Peak XV Partners is the India and Southeast Asia arm of the Sequoia network, rebranded from Sequoia Capital India in 2023. The firm manages over $10 billion in AUM and has investments in approximately 70% of India’s unicorns (Business Standard, December 2025). It made 81 investments in 2025 alone (Tracxn, 2026), making it India’s most active venture firm by deal count.
What is ZILO?
ZILO is a Mumbai-based fashion quick-commerce startup founded in 2025 by Padmakumar Pal and Bhavik Jhaveri, both former executives at Flipkart and Myntra. The company delivers on-trend clothing from 200-plus brands in under 60 minutes with home trial included and instant returns available.
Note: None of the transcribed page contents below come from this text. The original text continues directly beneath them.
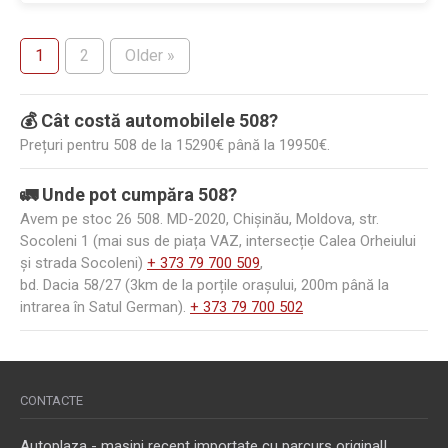
1
2
Older »
💰 Cât costă automobilele 508?
Prețuri pentru 508 de la 15290€ până la 19950€.
🚛 Unde pot cumpăra 508?
Avem pe stoc 26 508. MD-2020, Chișinău, Moldova, str.
Socoleni 1 (mai sus de piața VAZ, intersecție Calea Orheiului
și strada Socoleni)
+ 373 79 700 509
,
bd. Dacia 58/27 (3km de la porțile orașului, 200m până la
intrarea în Satul German).
+ 373 79 700 502
CONTACTE
Autoplaza - mașini recent importate cu parcurs original!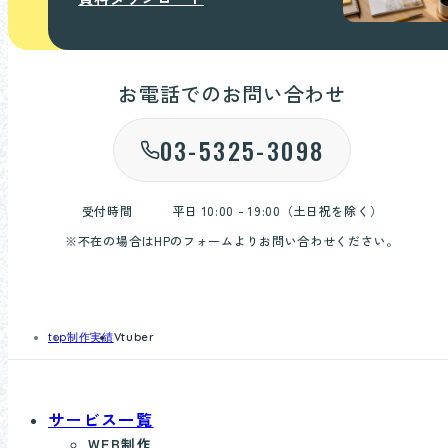
お電話でのお問い合わせ
03-5325-3098
受付時間
平日 10:00 - 19:00（土日祝を除く）
※不在の場合はHPのフォームよりお問い合わせください。
top
制作実績
Vtuber
サービス一覧
WEB制作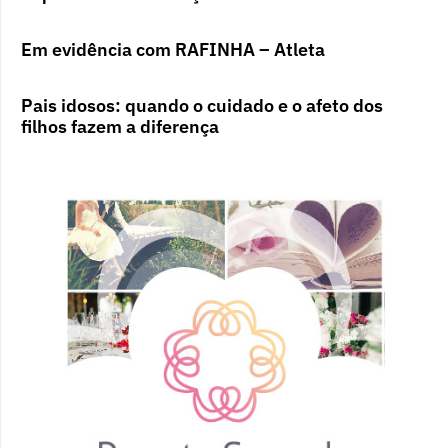
Em evidência com RAFINHA – Atleta
Pais idosos: quando o cuidado e o afeto dos
filhos fazem a diferença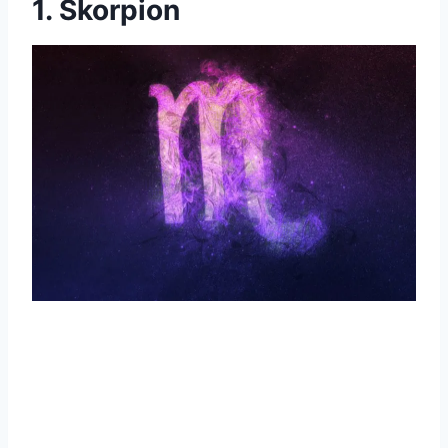
1. Skorpion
Celebrity stylist Anaita Shroff Adajania serves as Style Director and equity partner.
Why did Peak XV not invest in Blinkit or Zepto?
Peak XV has not publicly stated a specific reason for staying out of the first quick-commerce wave. The firm’s investment pattern suggests it preferred to wait until the infrastructure investment had proven consumer demand and the next layer of value creation, vertical category businesses, became visible.
How big is India’s quick-commerce market?
India’s quick-commerce market reached $3.3 billion in FY24, up from $0.5 billion in FY22 (Outlook Business, 2025). The market is concentrated in major metros, with Blinkit holding approximately 46% share across its 2,243 dark stores.
Who are ZILO’s competitors in fashion quick commerce?
ZILO competes with other fashion quick-commerce startups including Slikk, KNOT, and Klydo. It also faces potential competition from horizontal quick-commerce platforms like Blinkit and Zepto if they choose to add fashion SKUs at scale. ZILO’s differentiation lies in curated brand selection, home trial capability, and the founder team’s deep Indian fashion commerce expertise.
What does Peak XV’s quick-commerce bet mean for other Indian startups?
It signals institutional appetite for vertical quick-commerce businesses built on proven delivery infrastructure. Founders with deep category expertise in fashion, beauty, medicine, or electronics who can design a category-specific experience on top of existing last-mile infrastructure have a real funding window in 2026.